Herodes desperdiçou a oportunidade de ouvir as palavras e os conselhos de João. Dois anos depois, teve a sorte de encontrar Jesus Cristo na manhã da Sexta-feira Santa e novamente perdeu uma oportunidade de ouro. Nessa ocasião “Herodes ficou muito contente ao ver Jesus, pois havia muito tempo desejava vê-lo. Já ouvira falar a seu respeito” (Lc 23, 8); no entanto, não reconheceu o Salvador. Olhou-O com curiosidade, mas sem abertura de coração. Tendo-O à sua frente, só procurava mais espetáculo, um homem que pudesse diverti-lo com algum milagre. Jesus, que dialogava com todos, no entanto “com Herodes, volúvel e impuro, nem uma palavra (…) não escuta nem a voz do Salvador”[3].

A João, Herodes decapitou-o; de Jesus Cristo, “zombou dele, vestiu-o com uma roupa vistosa e mandou-o de volta a Pilatos” (Lc 23, 11). A festa constante em que vivia esconde, por trás de uma máscara de risos, um profundo vazio de amor, falta de autocontrole e uma escassa sensibilidade para o sobrenatural. De modo oposto, queremos olhar para Jesus com os olhos limpos, com o coração delicado, aberto ao sobrenatural. Porque “o nosso coração nasceu para amar. E quando não lhe damos um afeto puro, limpo e nobre, vinga-se e inunda-se de miséria.

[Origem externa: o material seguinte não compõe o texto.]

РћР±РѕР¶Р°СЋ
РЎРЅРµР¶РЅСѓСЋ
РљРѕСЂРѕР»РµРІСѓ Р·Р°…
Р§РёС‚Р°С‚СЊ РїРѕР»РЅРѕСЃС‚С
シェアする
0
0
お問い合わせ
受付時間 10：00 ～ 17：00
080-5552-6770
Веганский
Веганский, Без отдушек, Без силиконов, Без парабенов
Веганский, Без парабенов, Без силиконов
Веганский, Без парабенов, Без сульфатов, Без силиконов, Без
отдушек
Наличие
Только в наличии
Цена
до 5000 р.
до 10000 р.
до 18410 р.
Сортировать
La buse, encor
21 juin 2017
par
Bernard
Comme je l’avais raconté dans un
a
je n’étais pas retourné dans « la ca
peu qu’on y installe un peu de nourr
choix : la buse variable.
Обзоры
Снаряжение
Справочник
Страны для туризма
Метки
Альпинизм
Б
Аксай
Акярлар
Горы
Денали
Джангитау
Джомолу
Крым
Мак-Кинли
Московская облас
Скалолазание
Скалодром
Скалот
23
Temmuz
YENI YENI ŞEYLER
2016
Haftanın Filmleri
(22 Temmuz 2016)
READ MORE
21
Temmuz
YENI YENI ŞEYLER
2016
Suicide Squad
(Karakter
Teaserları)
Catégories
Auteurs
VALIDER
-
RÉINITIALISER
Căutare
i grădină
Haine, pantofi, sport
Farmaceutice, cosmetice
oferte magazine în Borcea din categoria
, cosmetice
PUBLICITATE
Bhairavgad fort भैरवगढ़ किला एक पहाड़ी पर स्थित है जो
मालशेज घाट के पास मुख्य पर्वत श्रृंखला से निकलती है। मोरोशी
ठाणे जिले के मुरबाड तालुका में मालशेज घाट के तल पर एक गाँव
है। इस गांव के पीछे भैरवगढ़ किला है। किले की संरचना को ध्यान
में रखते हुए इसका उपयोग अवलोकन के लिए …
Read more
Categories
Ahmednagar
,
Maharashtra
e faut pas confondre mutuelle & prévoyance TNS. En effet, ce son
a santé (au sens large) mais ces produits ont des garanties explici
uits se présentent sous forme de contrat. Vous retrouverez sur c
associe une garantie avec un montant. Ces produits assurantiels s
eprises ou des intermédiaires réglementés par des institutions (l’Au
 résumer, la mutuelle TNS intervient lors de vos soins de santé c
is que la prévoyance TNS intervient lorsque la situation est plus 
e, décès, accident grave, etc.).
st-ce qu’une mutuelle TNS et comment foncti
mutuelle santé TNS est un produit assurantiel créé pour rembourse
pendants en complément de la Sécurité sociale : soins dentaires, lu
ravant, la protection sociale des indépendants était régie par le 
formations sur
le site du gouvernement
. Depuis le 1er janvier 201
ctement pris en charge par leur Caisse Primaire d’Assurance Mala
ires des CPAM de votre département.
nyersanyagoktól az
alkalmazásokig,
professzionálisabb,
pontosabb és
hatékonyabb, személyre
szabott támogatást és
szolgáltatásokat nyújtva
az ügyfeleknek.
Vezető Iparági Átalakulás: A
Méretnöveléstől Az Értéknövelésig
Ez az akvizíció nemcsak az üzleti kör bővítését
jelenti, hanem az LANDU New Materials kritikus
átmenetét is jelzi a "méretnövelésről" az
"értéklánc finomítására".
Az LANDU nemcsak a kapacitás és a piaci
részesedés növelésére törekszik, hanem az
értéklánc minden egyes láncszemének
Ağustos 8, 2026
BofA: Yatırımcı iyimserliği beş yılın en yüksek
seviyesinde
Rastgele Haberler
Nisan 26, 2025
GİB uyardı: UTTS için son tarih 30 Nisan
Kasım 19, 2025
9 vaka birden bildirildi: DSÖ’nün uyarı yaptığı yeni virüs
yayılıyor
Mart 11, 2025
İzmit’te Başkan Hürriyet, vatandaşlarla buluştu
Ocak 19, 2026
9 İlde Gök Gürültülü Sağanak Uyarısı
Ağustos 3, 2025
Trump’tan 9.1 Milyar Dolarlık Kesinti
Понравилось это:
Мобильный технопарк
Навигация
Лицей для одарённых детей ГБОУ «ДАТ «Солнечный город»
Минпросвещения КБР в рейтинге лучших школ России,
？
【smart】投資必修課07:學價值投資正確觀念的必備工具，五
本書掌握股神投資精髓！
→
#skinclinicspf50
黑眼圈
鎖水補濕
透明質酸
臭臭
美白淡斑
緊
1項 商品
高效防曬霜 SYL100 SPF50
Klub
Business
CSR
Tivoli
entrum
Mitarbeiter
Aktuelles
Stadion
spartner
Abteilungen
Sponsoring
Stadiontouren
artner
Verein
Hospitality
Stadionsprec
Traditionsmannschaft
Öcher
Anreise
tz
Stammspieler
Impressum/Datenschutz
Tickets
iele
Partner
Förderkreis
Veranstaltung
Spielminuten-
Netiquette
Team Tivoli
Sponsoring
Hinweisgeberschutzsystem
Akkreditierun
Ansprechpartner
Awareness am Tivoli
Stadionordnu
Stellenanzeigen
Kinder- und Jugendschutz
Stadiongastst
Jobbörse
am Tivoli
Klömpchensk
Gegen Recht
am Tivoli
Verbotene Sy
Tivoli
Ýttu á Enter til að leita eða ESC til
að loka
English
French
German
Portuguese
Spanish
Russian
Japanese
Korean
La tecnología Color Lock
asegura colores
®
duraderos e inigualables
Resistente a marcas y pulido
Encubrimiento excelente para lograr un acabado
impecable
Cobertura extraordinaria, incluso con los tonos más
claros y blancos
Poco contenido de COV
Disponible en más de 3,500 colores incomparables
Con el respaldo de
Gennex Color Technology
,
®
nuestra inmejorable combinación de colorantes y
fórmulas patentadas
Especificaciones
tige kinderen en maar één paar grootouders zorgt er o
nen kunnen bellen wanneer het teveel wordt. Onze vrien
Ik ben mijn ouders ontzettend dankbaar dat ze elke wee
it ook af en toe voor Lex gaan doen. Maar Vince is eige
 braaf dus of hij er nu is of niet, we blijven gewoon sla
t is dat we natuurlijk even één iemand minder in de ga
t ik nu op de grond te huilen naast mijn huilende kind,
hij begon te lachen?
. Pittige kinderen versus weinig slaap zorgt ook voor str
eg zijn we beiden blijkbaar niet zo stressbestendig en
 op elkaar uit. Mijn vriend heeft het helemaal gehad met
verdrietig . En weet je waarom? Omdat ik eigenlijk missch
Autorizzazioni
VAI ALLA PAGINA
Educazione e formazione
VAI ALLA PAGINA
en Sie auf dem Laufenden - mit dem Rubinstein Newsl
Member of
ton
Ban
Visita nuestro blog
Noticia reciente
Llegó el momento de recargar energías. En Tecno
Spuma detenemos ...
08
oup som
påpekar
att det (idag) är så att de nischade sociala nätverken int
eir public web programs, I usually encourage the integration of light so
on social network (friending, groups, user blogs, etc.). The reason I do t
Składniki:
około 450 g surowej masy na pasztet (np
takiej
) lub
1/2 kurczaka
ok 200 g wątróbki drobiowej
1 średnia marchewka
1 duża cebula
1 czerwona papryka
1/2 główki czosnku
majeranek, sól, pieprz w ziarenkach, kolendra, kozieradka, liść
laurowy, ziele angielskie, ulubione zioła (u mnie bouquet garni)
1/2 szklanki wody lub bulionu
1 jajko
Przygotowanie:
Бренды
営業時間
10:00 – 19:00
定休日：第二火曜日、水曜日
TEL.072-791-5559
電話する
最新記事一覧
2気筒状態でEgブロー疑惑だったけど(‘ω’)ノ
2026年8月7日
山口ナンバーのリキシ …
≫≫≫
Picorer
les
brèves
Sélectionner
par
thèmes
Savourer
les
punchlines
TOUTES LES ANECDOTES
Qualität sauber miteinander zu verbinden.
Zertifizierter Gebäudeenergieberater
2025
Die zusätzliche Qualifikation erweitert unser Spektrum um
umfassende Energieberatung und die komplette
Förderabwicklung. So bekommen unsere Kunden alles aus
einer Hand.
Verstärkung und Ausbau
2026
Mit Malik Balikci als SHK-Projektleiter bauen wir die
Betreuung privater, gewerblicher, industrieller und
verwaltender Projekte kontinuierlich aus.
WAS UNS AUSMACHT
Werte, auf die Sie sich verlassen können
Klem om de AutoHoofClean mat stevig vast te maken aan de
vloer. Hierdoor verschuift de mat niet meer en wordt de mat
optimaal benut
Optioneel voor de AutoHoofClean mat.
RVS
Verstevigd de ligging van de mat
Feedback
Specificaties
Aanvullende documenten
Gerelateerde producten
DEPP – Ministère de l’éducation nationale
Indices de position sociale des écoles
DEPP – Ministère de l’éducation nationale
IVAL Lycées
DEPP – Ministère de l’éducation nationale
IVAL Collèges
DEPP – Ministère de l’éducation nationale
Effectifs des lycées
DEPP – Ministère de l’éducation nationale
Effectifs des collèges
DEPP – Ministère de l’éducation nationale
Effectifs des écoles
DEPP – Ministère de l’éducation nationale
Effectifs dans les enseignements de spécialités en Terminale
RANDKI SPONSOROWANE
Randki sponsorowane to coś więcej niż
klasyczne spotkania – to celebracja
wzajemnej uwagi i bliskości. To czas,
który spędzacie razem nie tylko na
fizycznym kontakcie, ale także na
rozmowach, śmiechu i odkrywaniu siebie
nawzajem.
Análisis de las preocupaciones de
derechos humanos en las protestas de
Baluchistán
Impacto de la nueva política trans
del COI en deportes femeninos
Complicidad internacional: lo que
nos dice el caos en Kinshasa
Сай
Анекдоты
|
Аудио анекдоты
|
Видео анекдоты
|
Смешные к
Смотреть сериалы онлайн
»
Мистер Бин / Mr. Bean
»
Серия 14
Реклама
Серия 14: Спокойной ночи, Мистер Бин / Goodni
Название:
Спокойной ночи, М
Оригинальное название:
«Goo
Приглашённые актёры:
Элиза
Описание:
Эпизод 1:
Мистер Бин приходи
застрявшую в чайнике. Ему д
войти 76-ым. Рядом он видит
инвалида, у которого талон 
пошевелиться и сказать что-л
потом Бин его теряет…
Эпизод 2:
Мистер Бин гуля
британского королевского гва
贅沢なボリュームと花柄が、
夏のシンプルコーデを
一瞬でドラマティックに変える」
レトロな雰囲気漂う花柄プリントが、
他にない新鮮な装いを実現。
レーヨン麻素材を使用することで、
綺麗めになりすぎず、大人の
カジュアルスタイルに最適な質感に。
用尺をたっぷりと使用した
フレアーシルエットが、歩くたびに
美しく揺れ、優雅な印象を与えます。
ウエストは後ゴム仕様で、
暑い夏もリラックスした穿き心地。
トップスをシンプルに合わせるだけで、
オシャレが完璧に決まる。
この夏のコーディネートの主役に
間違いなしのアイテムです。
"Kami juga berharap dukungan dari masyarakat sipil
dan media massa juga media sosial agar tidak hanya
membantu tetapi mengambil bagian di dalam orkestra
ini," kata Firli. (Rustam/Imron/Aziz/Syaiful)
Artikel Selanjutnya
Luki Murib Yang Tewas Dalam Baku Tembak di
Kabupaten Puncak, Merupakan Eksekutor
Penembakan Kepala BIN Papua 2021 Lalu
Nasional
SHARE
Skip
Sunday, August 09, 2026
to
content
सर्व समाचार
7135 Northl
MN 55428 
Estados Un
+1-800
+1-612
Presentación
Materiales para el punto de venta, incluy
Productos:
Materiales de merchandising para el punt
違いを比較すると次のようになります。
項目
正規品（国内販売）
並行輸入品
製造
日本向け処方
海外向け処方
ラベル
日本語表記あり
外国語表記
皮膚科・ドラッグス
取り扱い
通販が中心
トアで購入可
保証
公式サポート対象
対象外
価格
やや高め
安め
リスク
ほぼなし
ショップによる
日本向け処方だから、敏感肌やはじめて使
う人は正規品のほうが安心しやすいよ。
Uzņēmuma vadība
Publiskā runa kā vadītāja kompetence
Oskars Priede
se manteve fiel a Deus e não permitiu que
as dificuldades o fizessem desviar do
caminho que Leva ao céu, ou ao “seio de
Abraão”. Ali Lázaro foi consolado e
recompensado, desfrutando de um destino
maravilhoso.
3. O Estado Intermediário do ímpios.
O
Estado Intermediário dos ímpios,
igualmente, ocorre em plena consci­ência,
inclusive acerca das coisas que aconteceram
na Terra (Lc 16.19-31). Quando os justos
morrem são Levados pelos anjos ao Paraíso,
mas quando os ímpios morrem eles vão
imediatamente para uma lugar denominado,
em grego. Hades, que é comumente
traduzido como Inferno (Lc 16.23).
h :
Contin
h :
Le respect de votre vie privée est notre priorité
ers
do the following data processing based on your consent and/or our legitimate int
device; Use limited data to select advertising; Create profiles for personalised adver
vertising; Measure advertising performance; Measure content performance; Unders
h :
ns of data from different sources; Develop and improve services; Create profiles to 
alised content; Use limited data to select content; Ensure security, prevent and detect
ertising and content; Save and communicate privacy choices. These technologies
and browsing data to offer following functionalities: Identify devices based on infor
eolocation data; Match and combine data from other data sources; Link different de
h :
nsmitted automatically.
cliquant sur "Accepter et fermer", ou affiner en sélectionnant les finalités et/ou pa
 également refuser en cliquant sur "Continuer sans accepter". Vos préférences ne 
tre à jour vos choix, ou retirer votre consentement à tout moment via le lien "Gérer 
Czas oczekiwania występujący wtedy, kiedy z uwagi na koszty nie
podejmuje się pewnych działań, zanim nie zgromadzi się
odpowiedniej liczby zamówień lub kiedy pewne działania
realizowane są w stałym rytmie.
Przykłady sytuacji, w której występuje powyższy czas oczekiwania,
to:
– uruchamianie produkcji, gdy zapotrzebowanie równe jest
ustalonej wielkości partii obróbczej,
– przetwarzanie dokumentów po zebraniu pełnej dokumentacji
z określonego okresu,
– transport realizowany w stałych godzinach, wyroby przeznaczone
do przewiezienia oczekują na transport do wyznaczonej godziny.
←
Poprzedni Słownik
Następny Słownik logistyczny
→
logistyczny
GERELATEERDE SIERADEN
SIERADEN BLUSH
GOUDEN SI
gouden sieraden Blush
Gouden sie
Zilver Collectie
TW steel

O verdadeiro amor de Deus – a pureza de vida, portanto – acha-se tão longe da sensualidade como da insensibilidade, de qualquer sentimentalismo como da ausência ou da dureza de coração”[4].


“É NECESSÁRIO que Ele cresça e eu diminua” (Jo 3, 29-30), disse João aos seus discípulos quando lhe chegaram notícias da pregação de Jesus. A sua missão estava cumprida, tinha visto e assinalado o Cordeiro de Deus. Já podia abrir caminho para o Messias, afastando-se para que Cristo crescesse, fosse ouvido e seguido. Com esta disposição de espírito, realista e humilde, enfrentou o seu martírio. “Visto que derramou o seu sangue pela verdade, certamente o derramou por Cristo”[5], escreve São Beda. E com o seu testemunho precedeu a morte do Senhor.

O Batista, “com a liberdade de um profeta censurou Herodes e lhe reprovou o casamento incestuoso. Por causa dessa audácia, encerrado na prisão, ele não se preocupava nem com a morte nem com um julgamento com resultado incerto; mas só cogitava, em suas cadeias, no Cristo, a quem havia anunciado”[6]. A São Josemaria, a fidelidade de João Batista fazia-lhe desejar como meta para a sua vida: “ocultar-me e desaparecer é o que me corresponde; que só Jesus brilhe!”[7]. A discrição de São João, a sua busca sincera da glória de Jesus e não a sua própria, são os elementos que lhe permitiram dar o testemunho supremo do martírio.

“A vida cristã exige, por assim dizer, o ‘martírio’ da fidelidade cotidiana ao Evangelho, ou seja, a coragem de deixar que Cristo cresça em nós e que seja Cristo quem orienta o nosso pensamento e as nossas ações”[8]. Maria, Rainha dos Mártires, apresentará ao Pai o nosso desejo de procurar a verdade e de partilhar esse encontro com valentia.


[1] Cf. Catecismo da Igreja Católica, n. 2473: “O martírio é o supremo testemunho prestado à verdade da fé; designa um testemunho que vai até a morte”.

[2] Francisco, Mensagem para o 52º Dia Mundial das Comunicações Sociais, 13/05/2018.

[3] São Josemaria, Via Sacra, primeira estação, 3.

[4] São Josemaria, Amigos de Deus, n. 183.

[5] São Beda, Homilia 23, livro 2.

[6] Orígenes, Homilia 27, sobre São Lucas 2-4.

[7] São Josemaria, Carta, 28/01/1975.

[8] Bento XVI, Audiência, 29/08/2012.